I fixed this problem and I set it as solution. However, my question on @ptrblck comment is still present. I would like to learn mathematically or with a proof why we want to use the mean and std value of train set for normalization of val and test set too. Any feedback is really appreciated

train mean and std: tensor([0.7057, 0.5569, 0.6816]) tensor([0.2047, 0.2554, 0.1914])
val mean and std: tensor([0.6925, 0.5451, 0.6686]) tensor([0.2145, 0.2682, 0.2022])
test mean and std: tensor([0.6702, 0.5377, 0.6640]) tensor([0.2191, 0.2640, 0.2034])
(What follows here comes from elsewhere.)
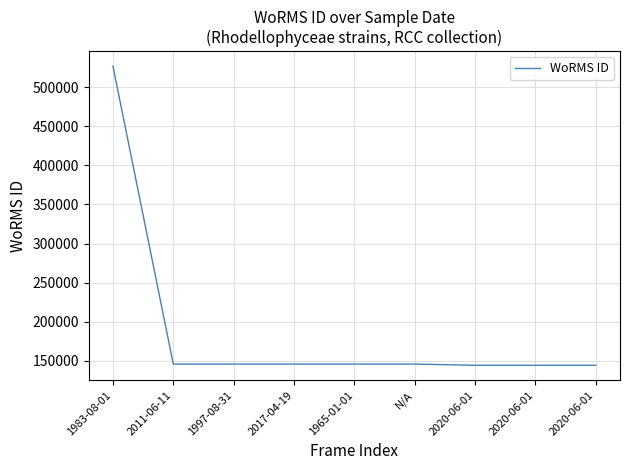

Is this an area chart (filled region under the line)?

No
I had forgotten to comment the normalize values for my larger dataset – very dumb sorry

data_transforms = {
    'train': transforms.Compose([
        #transforms.RandomResizedCrop(input_size),
        transforms.Resize((input_size, input_size)),
        transforms.RandomHorizontalFlip(),
        transforms.ToTensor(),
        #transforms.Normalize([0.485, 0.456, 0.406], [0.229, 0.224, 0.225])
    ]),
    'val': transforms.Compose([
        transforms.Resize((input_size, input_size)),
        #transforms.CenterCrop(input_size),
        transforms.ToTensor(),
        #transforms.Normalize([0.485, 0.456, 0.406], [0.229, 0.224, 0.225])
    ]),
    
    'test': transforms.Compose([
        transforms.Resize((input_size, input_size)),
        #transforms.CenterCrop(input_size),
        transforms.ToTensor(),
        #transforms.Normalize([0.485, 0.456, 0.406], [0.229, 0.224, 0.225])
    ])
}

Mona_Jalal · March 29, 2022, 2:37am

Could you please confirm if I should use this values for Normalize?

data_transforms = {
    'train': transforms.Compose([
        #transforms.RandomResizedCrop(input_size),
        transforms.Resize((input_size, input_size)),
        transforms.RandomHorizontalFlip(),
        transforms.ToTensor(),
        #transforms.Normalize([0.485, 0.456, 0.406], [0.229, 0.224, 0.225])
        transforms.Normalize([0.7057, 0.5569, 0.6816], [0.2047, 0.2554, 0.1914])
    ]),
    'val': transforms.Compose([
        transforms.Resize((input_size, input_size)),
        #transforms.CenterCrop(input_size),
        transforms.ToTensor(),
        #transforms.Normalize([0.485, 0.456, 0.406], [0.229, 0.224, 0.225])
        transforms.Normalize([0.7057, 0.5569, 0.6816], [0.2047, 0.2554, 0.1914])
    ]),
    
    'test': transforms.Compose([
        transforms.Resize((input_size, input_size)),
        #transforms.CenterCrop(input_size),
        transforms.ToTensor(),
        #transforms.Normalize([0.485, 0.456, 0.406], [0.229, 0.224, 0.225])
        transforms.Normalize([0.7057, 0.5569, 0.6816], [0.2047, 0.2554, 0.1914])
    ])
}

ptrblck · March 29, 2022, 4:49am

The idea is that the val and test sets are “new” or “unseen” data.
If you are using these splits to calculate any stats or use them in any other way, they are not new anymore as you are leaking the data information into your training.
This is also why a validation and test set is needed.
Even though you are not training with the validation dataset, you can still use it for e.g. early stopping, which uses some information about the validation data for the training.
The same applies for the normalization. Think about the real use case of deploying the model where you would usually not have access to the new data which will be passed to your model.

Mona_Jalal · March 29, 2022, 9:40pm

Thank you so much for your explanation. This is very helpful.